If investors know Apple will grow in the future, the company's valuation will be higher. The financial industry is built on trying to define current growth potential and future valuation accurately. All the valuation information about Apple listed above have to be considered, but the key to understanding future value is determining which factors weigh more heavily than others.
Apple's financial performance, including its share price, relies heavily on the sales of its products. A high flier through much of its recent history, Apple stock hit new all-time highs toward the end of 2021, with a market capitalization approaching a record $3 trillion. Large companies beat collective market expectations of their earnings to positively influence their market capitalization. That they often manipulate their earnings reports to match or beat estimates to artificially enhance their stock prices is no accident.
As a result, the Securities and Exchange Commission intensely scrutinizes earnings management. 32 Wall Street research analysts have issued "buy," "hold," and "sell" ratings for Apple in the last year. There are currently 6 hold ratings, 24 buy ratings and 2 strong buy ratings for the stock. The consensus among Wall Street research analysts is that investors should "buy" Apple stock.
Apple is the 5th-largest economy in the world, he says without sarcasm. For a generation holding onto stocks longer than expected (because bonds don't pay like they used to ), Apple is the exact asset to replace fixed income. It has ridiculous free cash flow and boasts double-digit revenue growth and profit expansion. It's up 25% this quarter so far and up 8% this month so far. Yet all of these reasons are backwards looking and speak nothing to what will occur in the future.
I find it highly concerning that investors seem to be very enthusiastic about the fact that AAPL is reporting "record numbers," but it is instead the forward growth rate that will drive future returns. The fact that AAPL earned over $123 billion in revenues in the latest quarter is very impressive, but should not be a reason to be buying the stock at 28x forward earnings. While the F1 consensus estimate and revision is a key driver of stock prices, the Q1 consensus is an important item as well, especially over the short-term, and particularly as a stock approaches its earnings date.
If a stock's Q1 estimate revision decreases leading up to its earnings release, that's usually a negative sign, whereas an increase is typically a positive sign. Apple is clearly in a much better position to navigate the ongoing headwinds compared to other smartphone players. Apple is the most profitable company in the smartphone space by far, with gross margins standing at a solid 42% in Q4 FY'21.

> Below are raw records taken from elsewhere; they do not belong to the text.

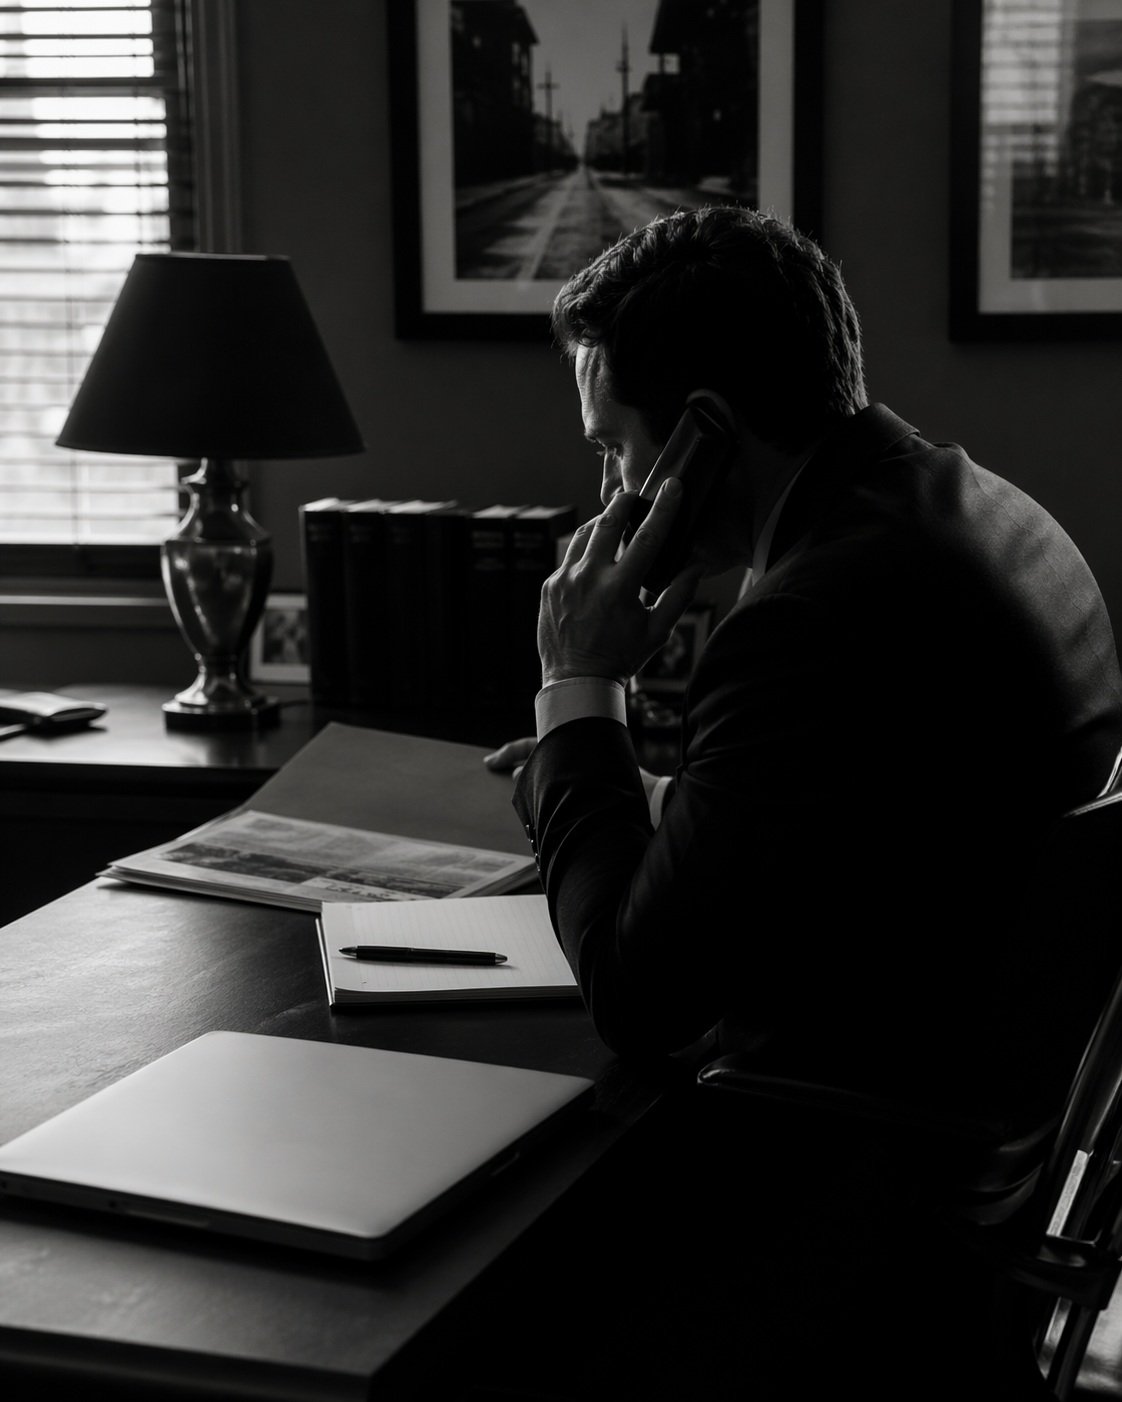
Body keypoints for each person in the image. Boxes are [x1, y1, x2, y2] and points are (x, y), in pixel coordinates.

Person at [466, 206, 1122, 1400]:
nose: (608, 494)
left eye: (616, 450)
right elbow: (889, 816)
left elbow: (637, 995)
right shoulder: (990, 517)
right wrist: (662, 795)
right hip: (950, 1194)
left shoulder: (808, 615)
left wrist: (579, 686)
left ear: (704, 434)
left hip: (812, 1234)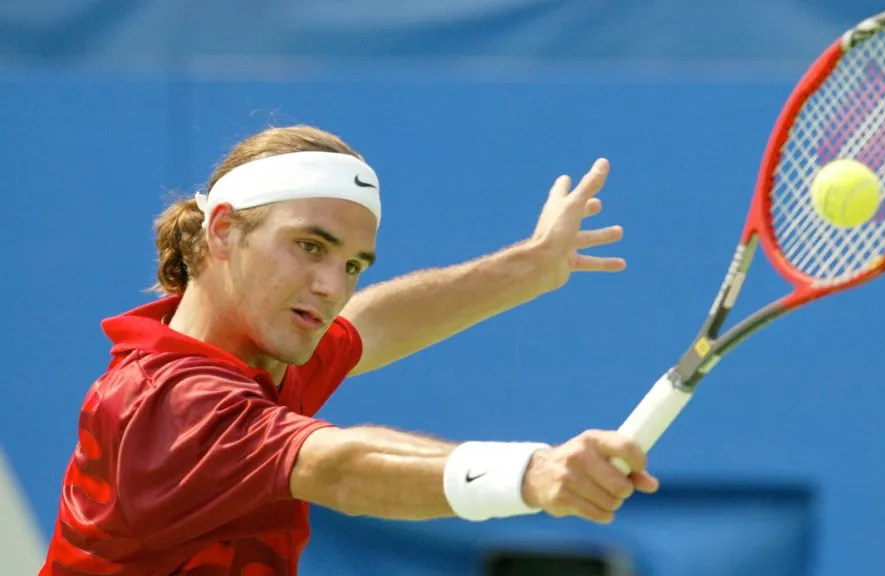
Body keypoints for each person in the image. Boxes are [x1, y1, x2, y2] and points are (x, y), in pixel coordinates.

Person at [40, 124, 659, 575]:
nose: (332, 287)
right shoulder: (170, 403)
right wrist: (531, 472)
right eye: (311, 246)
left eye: (353, 263)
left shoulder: (265, 353)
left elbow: (374, 322)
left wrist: (531, 266)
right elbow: (337, 466)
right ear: (224, 230)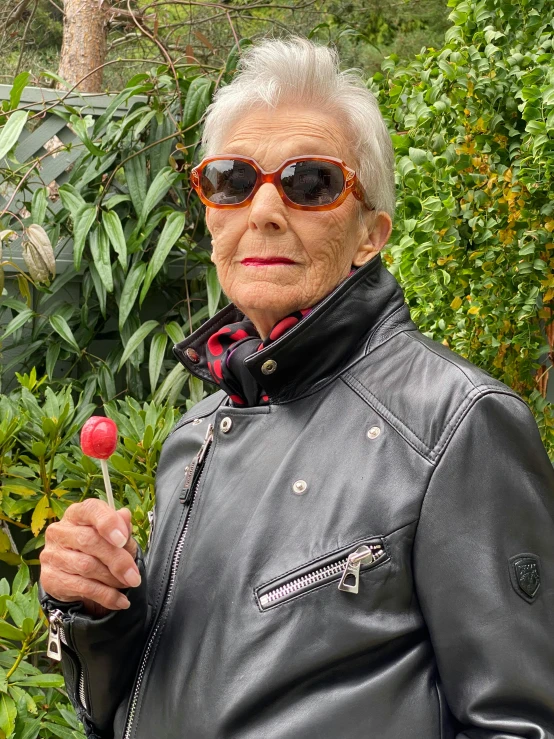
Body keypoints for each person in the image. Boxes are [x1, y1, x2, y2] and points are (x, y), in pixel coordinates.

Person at [39, 37, 554, 739]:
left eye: (311, 182)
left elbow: (522, 724)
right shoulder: (196, 436)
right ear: (211, 216)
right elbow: (116, 709)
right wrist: (96, 611)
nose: (266, 209)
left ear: (370, 234)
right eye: (232, 180)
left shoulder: (455, 424)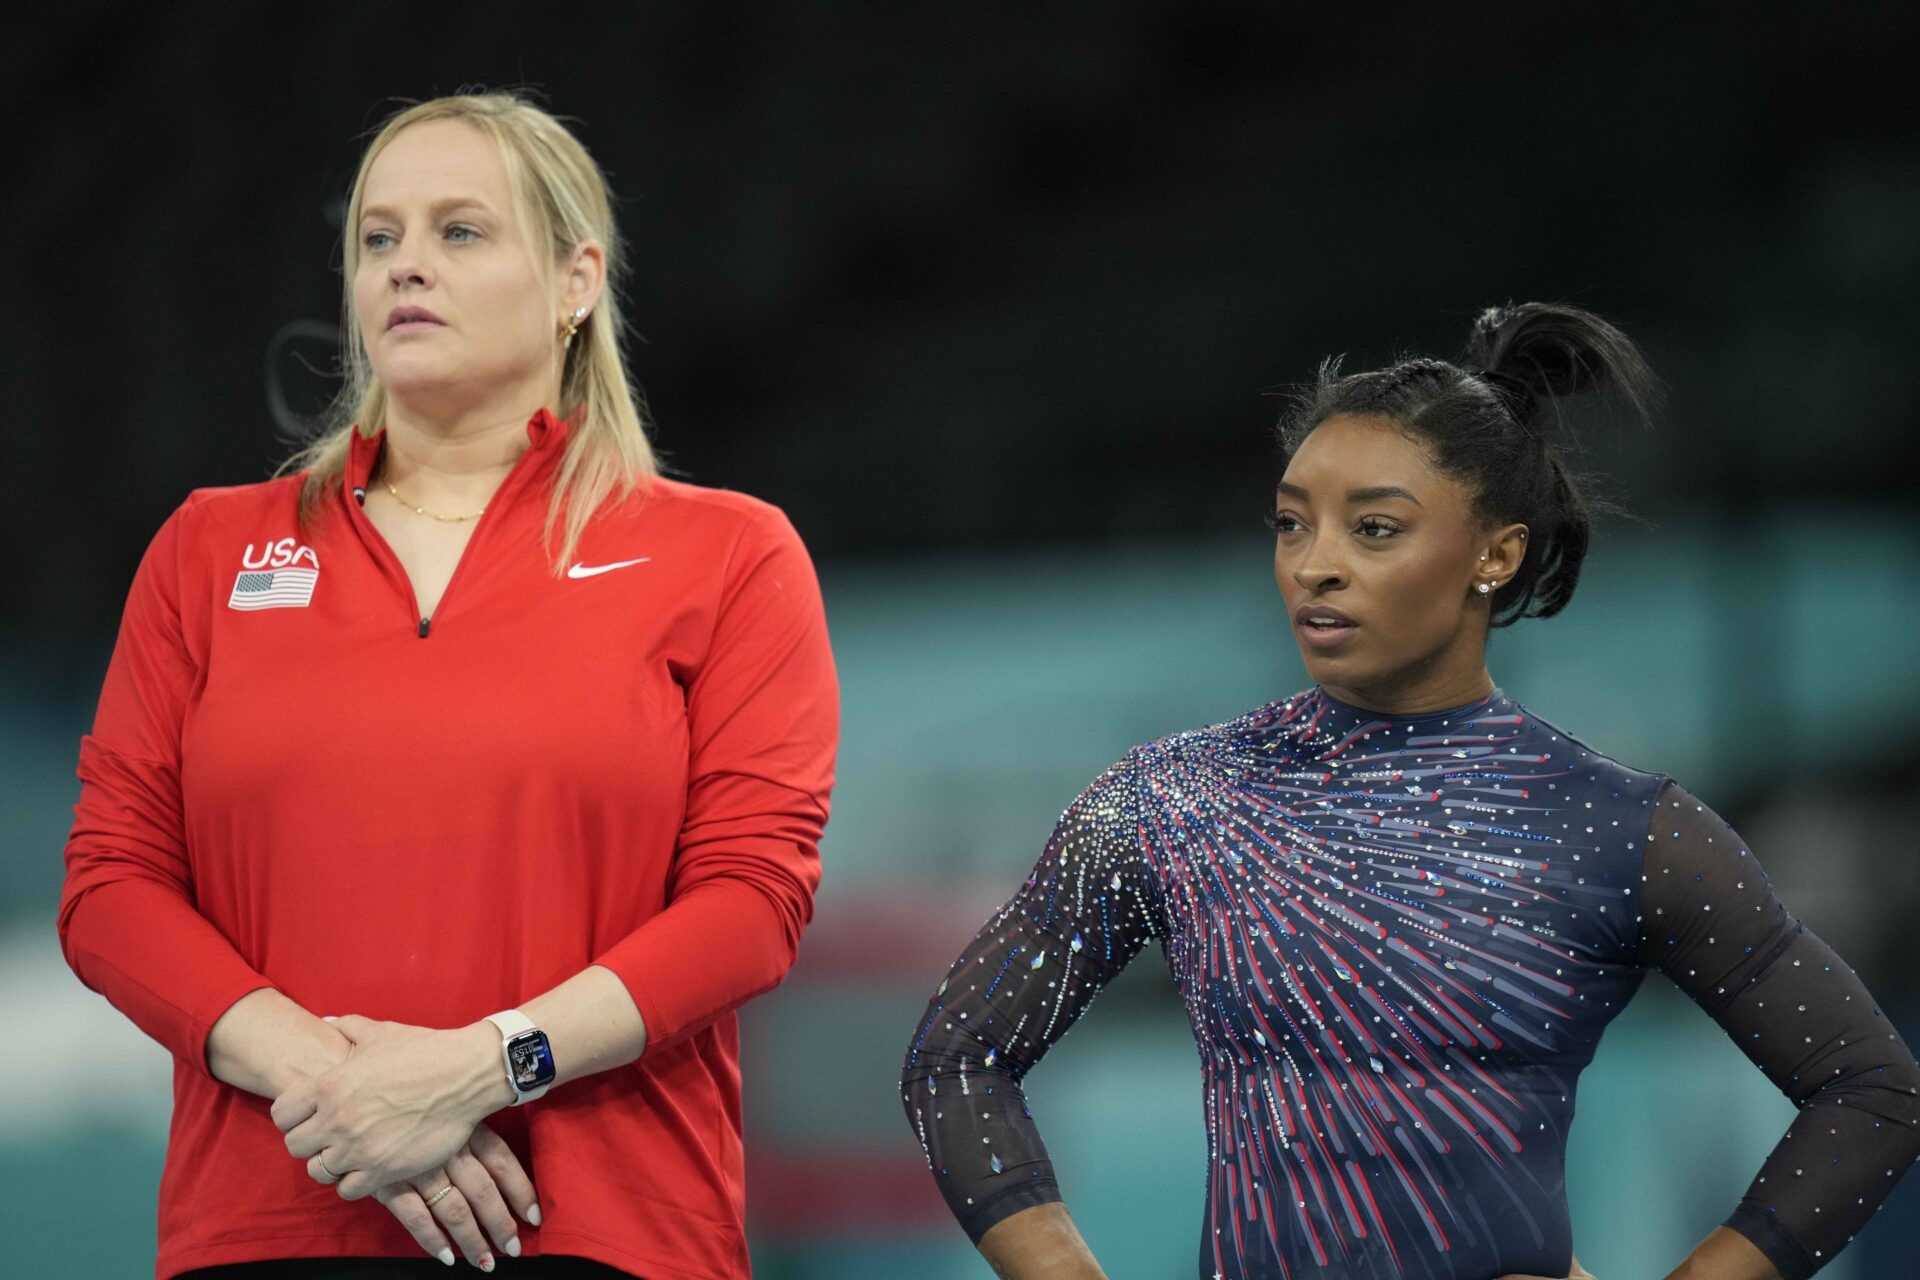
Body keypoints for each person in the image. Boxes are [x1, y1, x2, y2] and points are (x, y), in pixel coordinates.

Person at [900, 302, 1920, 1280]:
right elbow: (955, 1057)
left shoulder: (1618, 825)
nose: (1316, 566)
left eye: (1374, 529)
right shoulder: (1172, 797)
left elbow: (1874, 1091)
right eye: (1292, 524)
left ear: (1495, 552)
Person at [58, 91, 838, 1279]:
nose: (405, 266)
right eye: (380, 238)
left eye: (459, 232)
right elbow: (110, 888)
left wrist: (481, 1067)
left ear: (577, 280)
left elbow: (751, 901)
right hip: (271, 1217)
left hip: (604, 1227)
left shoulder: (727, 552)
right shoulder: (210, 550)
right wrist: (349, 1089)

This means the company should be in a better position to pay more to secure supply, compared to smaller players, without really impacting its profits. This could mean that Apple will see reasonable supply growth despite shortages. Demand should also hold up, as carrier promos for the new devices also appear attractive, as wireless carriers look to sign on customers for their recently built out 5G networks. Stronger momentum in the iPhone business is always a big catalyst for Apple stock, and this could be validated as Apple publishes Q1 FY'22 earnings. We track the performance of the top 100 financial experts across various large and mid-size financial boutiques.